Al morir su mamá, ideó una bomba de agua para cuidar la huerta que tenían juntos
Es integrante de una familia numerosa en una aldea de Entre Ríos. Rodrigo Farías ideó una bomba para extraer agua dulce y utilizarla en la huerta que trabajaba con su mamá.
En la aldea Farías, en la provincia de Entre Ríos, Rodrigo Farías con sus 16 años trataba de encontrar agua dulce para su huerta familiar.
Rodrigo tiene 14 hermanos y en el paraje donde vive hay unas 30 familias. El joven entrerriano es estudiante de tercer año de la escuela rural secundaria N°14 “Palmas de Yatay” en Raíces Oeste, en el departamento Villaguay.
El establecimiento educativo se encuentra sobre la ruta nacional 18 en el kilómetro 96,5, en medio de tres aldeas: Díaz, Pérez y Farías y cuyo director educativo es Diego Capurro.
La vida de Rodrigo era muy tranquila, por la mañana iba a la escuela que queda a unos cuatro kilómetros de su casa, a veces en combi y otras caminando, cortando trechos por entre los campos. Por la tarde volvía a ayudar a su madre a sacar yuyos, sembrar o regar, mientras su padre hacía trabajos en madera, como sillas, mesas y butacas, con trenzados con los juncos de las totoras.
Al ser una familia numerosa, desde siempre cada hijo tuvo una tarea asignada para colaborar con los quehaceres familiares. “Mi hermano más chiquito se encarga de dar de comer a las gallinas, Vilma, otra hermana, es la que cuida los animales y yo me encargo de la huerta, que aprendí de mi madre a quien siempre acompañaba”, cuenta en diálogo con el medio La Nación.

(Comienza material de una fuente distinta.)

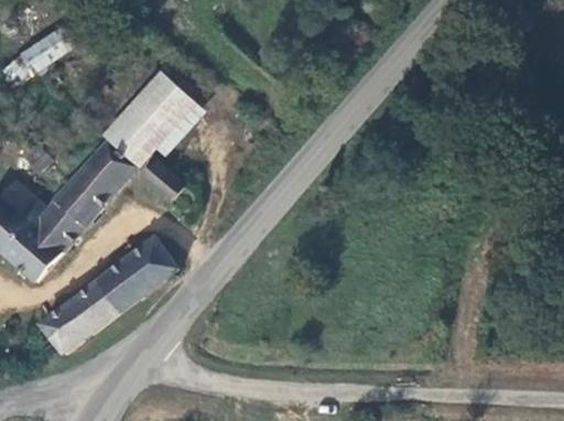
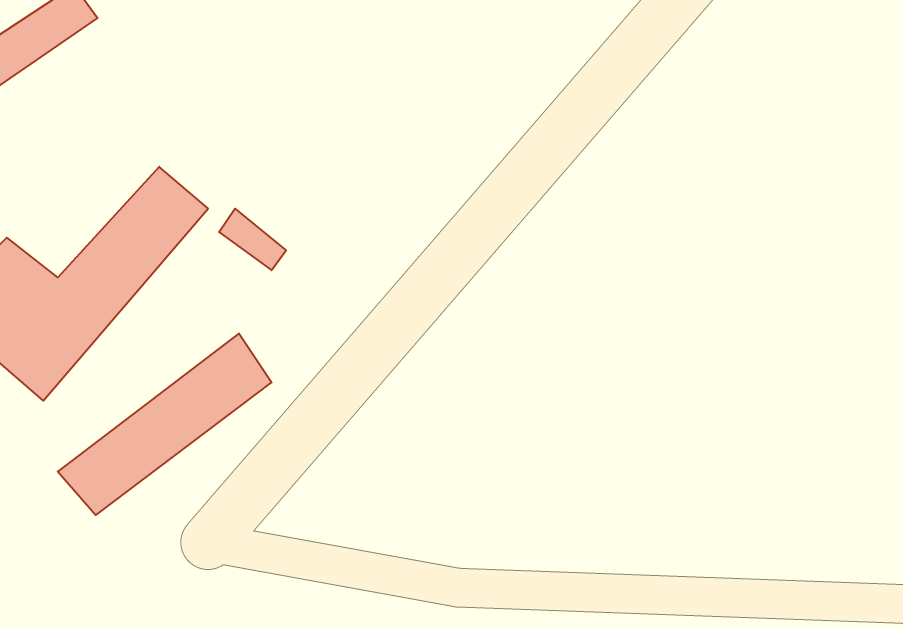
building: [105,73,192,163] -> none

Sin embargo, a finales de 2019, un accidente de tránsito se llevó la vida de su madre y de un hermano. Ante esta situación, la vida familiar cambió. Para Rodrigo fue difícil esa pérdida pero supo transformar su dolor en algo reconfortante: en honor a ella y como legado, se propuso no solo continuar con la huerta sino aumentar la superficie a sembrar.
Trajo chilcas del monte y las cortó prolijamente del mismo tamaño. Las ató con alambre y así fue cubriendo todo el perímetro de la huerta para impedir que los animales entren a estropear sus cultivos.
Pero había un problema mayor a resolver: el agua que había en el lugar no era buena. “Es muy salada y no servía para regar, por eso decidí hacer un pozo a ver si encontraba agua de la buena para mis sembrados. De hecho, nosotros tampoco la consumimos y teníamos que ir con bidones a buscar a un tanque comunitario”, relató.
Ahí nomás, se puso manos a la obra y a pala limpia hizo un pozo de seis metros de profundidad hasta que encontró agua “que por suerte era dulce”. Puso un caño de 110 y adentro uno más fino, le pasó una cuerda y cada 50 centímetros le ató unas gomitas.
Ya en la superficie armó un sistema de bombeo manual con una polea y una rueda de bicicleta vieja que encontró tirada. La alegría fue inmensa al ver que su invento funcionaba. Está contento con su construcción porque ya no tiene que ir día por medio a buscar agua al tanque comunitario. Ahora, en su casa, su familia ya tiene agua para consumir: “Fue lindo ver que pude lograrlo”.